Nicorandil Ameliorates Depression‐Like Behaviors After Traumatic Brain Injury by Suppressing Ferroptosis Through the SLC7A11/GPX4 Axis in the Hippocampus

ABSTRACT Introduction Depression is a prevalent and significant psychological consequence of traumatic brain injury (TBI). Ferroptosis, an iron‐dependent form of regulated cell death, exacerbates the neurological damage associated with TBI. This study investigates whether nicorandil, a potassium channel opener with nitrate‐like properties known for its antioxidative and neuroprotective effects, can mitigate depression‐like behaviors following TBI by modulating ferroptosis. Methods A controlled cortical impact (CCI) device was used to establish the TBI model. Depression‐like behaviors in rats were assessed using the sucrose preference test (SPT), the tail suspension test (TST), and the forced swimming test (FST). The antioxidant system, lipid peroxidation, and ferroptosis levels were evaluated.
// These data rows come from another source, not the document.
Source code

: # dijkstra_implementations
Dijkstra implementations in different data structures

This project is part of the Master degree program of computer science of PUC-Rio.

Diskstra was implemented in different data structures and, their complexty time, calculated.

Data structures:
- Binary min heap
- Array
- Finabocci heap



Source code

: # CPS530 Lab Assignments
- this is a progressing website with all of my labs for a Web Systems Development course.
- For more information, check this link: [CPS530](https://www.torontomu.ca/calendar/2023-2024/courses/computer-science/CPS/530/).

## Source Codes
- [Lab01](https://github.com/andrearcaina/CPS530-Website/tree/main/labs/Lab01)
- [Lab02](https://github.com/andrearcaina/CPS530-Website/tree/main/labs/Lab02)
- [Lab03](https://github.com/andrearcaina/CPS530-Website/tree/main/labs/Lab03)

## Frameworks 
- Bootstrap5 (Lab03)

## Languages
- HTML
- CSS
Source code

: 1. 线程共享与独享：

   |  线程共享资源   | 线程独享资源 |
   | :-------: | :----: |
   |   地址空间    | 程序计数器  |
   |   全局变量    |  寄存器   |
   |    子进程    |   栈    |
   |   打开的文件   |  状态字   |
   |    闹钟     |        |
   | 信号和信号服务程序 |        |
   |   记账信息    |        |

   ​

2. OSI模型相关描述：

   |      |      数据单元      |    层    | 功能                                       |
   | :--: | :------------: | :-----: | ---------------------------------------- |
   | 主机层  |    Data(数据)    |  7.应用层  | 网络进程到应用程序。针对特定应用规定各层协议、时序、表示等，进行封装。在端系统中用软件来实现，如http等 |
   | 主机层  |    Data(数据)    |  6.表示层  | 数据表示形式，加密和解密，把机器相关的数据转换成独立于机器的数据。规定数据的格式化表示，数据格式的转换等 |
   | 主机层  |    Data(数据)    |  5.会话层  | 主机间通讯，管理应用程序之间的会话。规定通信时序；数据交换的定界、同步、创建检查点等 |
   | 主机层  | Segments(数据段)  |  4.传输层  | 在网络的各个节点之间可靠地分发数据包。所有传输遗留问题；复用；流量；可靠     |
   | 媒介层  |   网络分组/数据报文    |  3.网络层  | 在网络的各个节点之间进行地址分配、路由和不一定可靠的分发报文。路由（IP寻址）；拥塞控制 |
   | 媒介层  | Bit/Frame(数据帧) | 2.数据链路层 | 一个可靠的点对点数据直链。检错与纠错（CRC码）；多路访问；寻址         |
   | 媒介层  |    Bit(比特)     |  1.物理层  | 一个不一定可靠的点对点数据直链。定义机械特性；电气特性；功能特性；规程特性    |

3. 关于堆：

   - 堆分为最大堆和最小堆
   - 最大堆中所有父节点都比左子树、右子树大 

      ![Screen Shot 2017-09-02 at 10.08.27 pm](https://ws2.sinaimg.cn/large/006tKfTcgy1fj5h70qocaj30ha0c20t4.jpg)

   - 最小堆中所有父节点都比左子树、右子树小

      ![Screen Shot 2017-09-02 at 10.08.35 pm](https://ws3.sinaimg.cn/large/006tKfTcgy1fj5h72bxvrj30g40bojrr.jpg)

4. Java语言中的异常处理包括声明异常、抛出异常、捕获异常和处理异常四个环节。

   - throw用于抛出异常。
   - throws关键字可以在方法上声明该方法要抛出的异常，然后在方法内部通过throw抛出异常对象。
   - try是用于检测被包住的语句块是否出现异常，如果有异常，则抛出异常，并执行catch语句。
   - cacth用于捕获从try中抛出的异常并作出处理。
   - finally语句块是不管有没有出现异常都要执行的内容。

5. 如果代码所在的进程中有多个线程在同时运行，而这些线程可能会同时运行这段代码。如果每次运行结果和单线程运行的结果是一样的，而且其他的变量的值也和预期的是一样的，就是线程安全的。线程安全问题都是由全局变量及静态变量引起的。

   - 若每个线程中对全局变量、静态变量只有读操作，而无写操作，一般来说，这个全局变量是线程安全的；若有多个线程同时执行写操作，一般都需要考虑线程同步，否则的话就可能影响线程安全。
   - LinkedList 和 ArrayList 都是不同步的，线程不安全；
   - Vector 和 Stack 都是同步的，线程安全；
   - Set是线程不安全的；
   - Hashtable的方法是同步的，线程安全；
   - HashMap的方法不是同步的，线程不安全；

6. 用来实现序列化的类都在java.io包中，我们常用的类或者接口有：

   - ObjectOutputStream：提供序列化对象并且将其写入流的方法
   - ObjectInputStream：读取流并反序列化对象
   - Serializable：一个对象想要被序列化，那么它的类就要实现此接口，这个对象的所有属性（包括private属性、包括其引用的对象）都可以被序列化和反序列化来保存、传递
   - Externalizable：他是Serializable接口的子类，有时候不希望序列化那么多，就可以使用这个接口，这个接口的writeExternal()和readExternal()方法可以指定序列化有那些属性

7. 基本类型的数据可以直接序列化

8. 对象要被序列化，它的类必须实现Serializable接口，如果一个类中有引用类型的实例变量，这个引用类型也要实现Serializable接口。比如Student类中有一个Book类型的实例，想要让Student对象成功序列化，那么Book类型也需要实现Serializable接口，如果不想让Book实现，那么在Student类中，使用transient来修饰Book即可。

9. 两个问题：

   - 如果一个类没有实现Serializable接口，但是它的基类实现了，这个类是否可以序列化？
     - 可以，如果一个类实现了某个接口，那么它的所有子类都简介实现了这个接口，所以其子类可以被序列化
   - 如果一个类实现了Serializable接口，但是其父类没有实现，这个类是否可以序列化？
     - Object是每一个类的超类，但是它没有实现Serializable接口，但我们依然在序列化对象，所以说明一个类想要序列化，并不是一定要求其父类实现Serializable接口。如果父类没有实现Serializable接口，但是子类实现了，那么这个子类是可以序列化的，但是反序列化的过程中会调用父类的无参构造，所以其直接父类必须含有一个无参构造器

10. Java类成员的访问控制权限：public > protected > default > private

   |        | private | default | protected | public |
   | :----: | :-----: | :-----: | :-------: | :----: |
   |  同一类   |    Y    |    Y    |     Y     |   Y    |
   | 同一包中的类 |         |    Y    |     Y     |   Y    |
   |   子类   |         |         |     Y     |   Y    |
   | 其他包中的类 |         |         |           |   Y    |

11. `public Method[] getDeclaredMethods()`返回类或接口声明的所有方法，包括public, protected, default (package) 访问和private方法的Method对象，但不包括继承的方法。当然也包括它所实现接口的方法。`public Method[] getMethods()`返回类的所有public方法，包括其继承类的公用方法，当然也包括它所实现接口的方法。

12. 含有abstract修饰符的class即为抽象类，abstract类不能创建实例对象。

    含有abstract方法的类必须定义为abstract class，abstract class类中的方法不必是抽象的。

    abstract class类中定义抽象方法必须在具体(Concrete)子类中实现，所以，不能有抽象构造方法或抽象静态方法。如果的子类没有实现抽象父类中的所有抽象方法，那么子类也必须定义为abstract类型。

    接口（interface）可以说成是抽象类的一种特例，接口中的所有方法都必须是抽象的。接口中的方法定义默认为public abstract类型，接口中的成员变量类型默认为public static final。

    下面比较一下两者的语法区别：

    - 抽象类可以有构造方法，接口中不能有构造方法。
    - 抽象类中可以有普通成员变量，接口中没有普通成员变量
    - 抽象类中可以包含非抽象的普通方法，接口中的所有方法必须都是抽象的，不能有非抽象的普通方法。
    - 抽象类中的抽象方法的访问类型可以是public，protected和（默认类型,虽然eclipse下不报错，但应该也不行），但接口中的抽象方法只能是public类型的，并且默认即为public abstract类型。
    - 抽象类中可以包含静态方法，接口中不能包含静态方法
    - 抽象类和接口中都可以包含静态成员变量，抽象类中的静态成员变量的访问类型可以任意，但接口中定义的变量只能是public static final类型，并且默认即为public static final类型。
The SLC7A11/GPX4 axis was analyzed using quantitative real‐time PCR (qRT‐PCR) and Western blot analysis. Results Nicorandil administration significantly ameliorated depression‐like behaviors in rats with TBI. Nicorandil administration also effectively restored the antioxidant system, substantially reduced lipid peroxidation, and attenuated ferroptosis in the hippocampus of rats with TBI. Mechanistically, nicorandil administration promoted the SLC7A11/GPX4 axis in the hippocampus of rats with TBI. Crucially, knockdown of hippocampal SLC7A11 abrogated the protective effects of nicorandil on depression‐like behaviors, lipid peroxidation, and ferroptosis in the hippocampus of rats with TBI. Conclusion These findings indicate that nicorandil ameliorates depression‐like behaviors following TBI by inhibiting hippocampal ferroptosis through the activation of the SLC7A11/GPX4 axis.